September 13, 1992

TV And Studio Cast Musicals on Record: A Discography of Television Musicals and Studio Recordings of Stage and Film Musicals.  Compiled by Richard Chigley Lynch.  Westport, CT: Greenwood Press, 1990.  xii + 330 pp.  ISBN 0‑313‑27324‑3.

Reviewed by Tim Brooks

This is the third and final volume in Richard Lynch’s series on musicals on record.  The first covered Broadway musicals (Greenwood, 1987), the second movie musicals (Greenwood, 1989), and here we have what might be called odds and ends‑‑TV musicals, studio versions of musicals, and an assortment of other special cases.

The information contained is relatively bare‑bones, consisting essentially of what is on the records themselves: title, composer, label and issue number, cast (roles are not indicated), and songs (including who sings what).  The author states he has made “every effort” to date each recording, but one wonders how hard he tried.  Only the year is given, and occasionally not even that.  An experienced discographer should be able to precisely date most major label recordings, and make an educated guess at the rest.  Telling the reader that a recording was made in “19__” is not terribly helpful‑‑we assume that these recordings are not from the 1800s!

Listings for television musicals generally indicate the exact date of broadcast, but not always.  Again, it should not be too difficult for the author to find that information.

While principal cast and conductor are given, there is not much else about who appears on these recordings, even in the case of major labels which may have that information in their files.  No record companies are listed in the acknowledgements.

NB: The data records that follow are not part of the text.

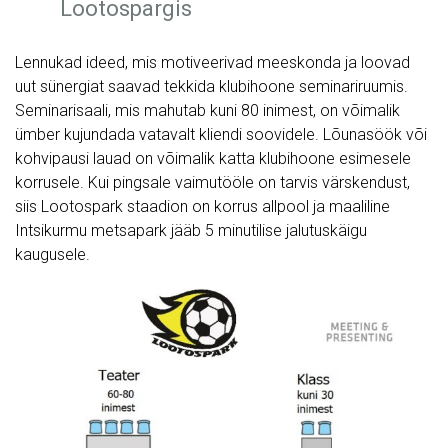
Lennukad ideed, mis motiveerivad meeskonda ja loovad
uut sünergiat saavad tekkida klubihoone seminariruumis.
Seminarisaali, mis mahutab kuni 80 inimest, on võimalik
ümber kujundada vatavalt kliendi soovidele. Lõunasöök või
kohvipausi lauad on võimalik katta klubihoone esimesele
korrusele. Kui pingsale vaimutööle on tarvis värskendust,
siis Lootospark staadion on korrus allpool ja maaliline
Intsikurmu metsapark jääb 5 minutilise jalutuskäigu
kaugusele.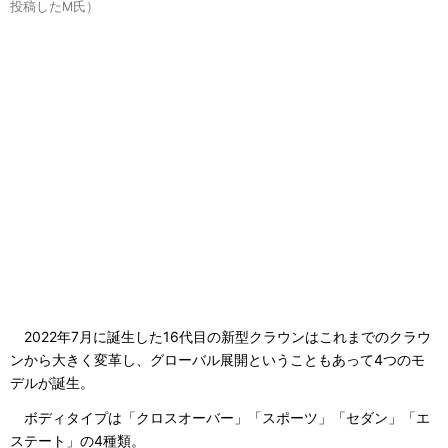
投稿したM氏）
2022年7月に誕生した16代目の新型クラウンはこれまでのクラウ
ンから大きく変革し、グローバル展開ということもあって4つのモ
デルが誕生。
ボディタイプは「クロスオーバー」「スポーツ」「セダン」「エ
ステート」の4種類。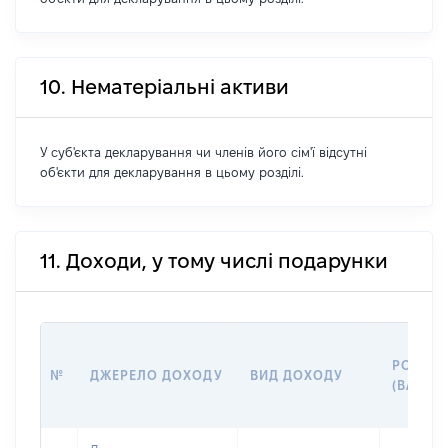
10. Нематеріальні активи
У суб'єкта декларування чи членів його сім'ї відсутні
об'єкти для декларування в цьому розділі.
11. Доходи, у тому числі подарунки
РОЗМІР
№
ДЖЕРЕЛО ДОХОДУ
ВИД ДОХОДУ
(ВАРТІС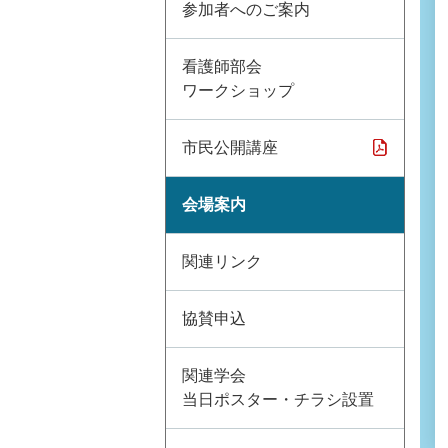
参加者へのご案内
看護師部会
ワークショップ
市民公開講座
会場案内
関連リンク
協賛申込
関連学会
当日ポスター・チラシ設置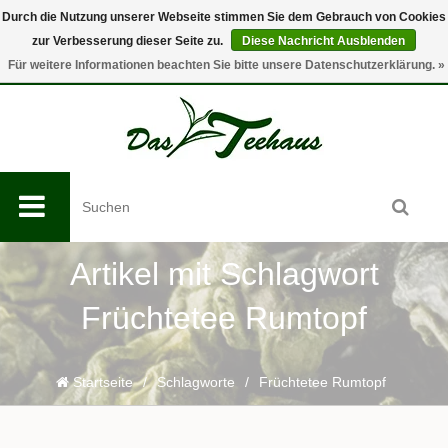
Durch die Nutzung unserer Webseite stimmen Sie dem Gebrauch von Cookies
zur Verbesserung dieser Seite zu.
Diese Nachricht Ausblenden
0
Für weitere Informationen beachten Sie bitte unsere Datenschutzerklärung. »
Artikel mit Schlagwort
Früchtetee Rumtopf
Startseite
/
Schlagworte
/
Früchtetee Rumtopf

One of the more potentially intriguing aspects of the volume is its inclusion of many types of non‑traditional “musicals”‑‑archival recreations, concert performances of musicals, ice revues, shows that closed out of town, and even “musicals for record” (i.e., musicals created expressly for record and not performed on film, stage or TV).  Unfortunately the author says that of necessity he has been selective in what he included in these areas (so much to list, so little room!).  So he ignores the classic Stan Freberg Presents The United States of America (Capitol W1573), and you won’t find any of the pioneering Victor Light Opera Company records here.  On the other hand the Smithsonian’s “recreations” of old shows, pieced together from previously unrelated single 78s, are lovingly detailed.  I suppose the author could come up with reasons why the exclusions didn’t meet his definition of “significant,” but one suspects that he simply omitted things he didn’t particularly like, or didn’t want to bother with.  Perhaps there wasn’t enough space, but with only 330 pages, 657 entries and a fair amount of white space, that does not seem to be the reason.

Several helpful indexes are provided, including chronologies of original production dates (starting with 1874 for Die Fledermaus!) and a performer index.  The latter does not give page references, but lists the names of the musicals in which each performer appeared, a nice touch.  At a glance one can see a summary of each performer’s work.  There is no song index.  In terms of physical appearance, the manuscript is plainly typed but a little hard to follow due to a lack of boldfaces, underlines or any other devices to help set off headings.  (In this day of word processors and laser printers, shouldn’t self‑prepared books begin to look better than this?)  Binding is sturdy, in line with Greenwood’s high standards.

In all, this will be a useful volume for those interested in the field.  It is another example of the “skim‑the‑surface” school of discography‑‑helpful, but it could have been so much more.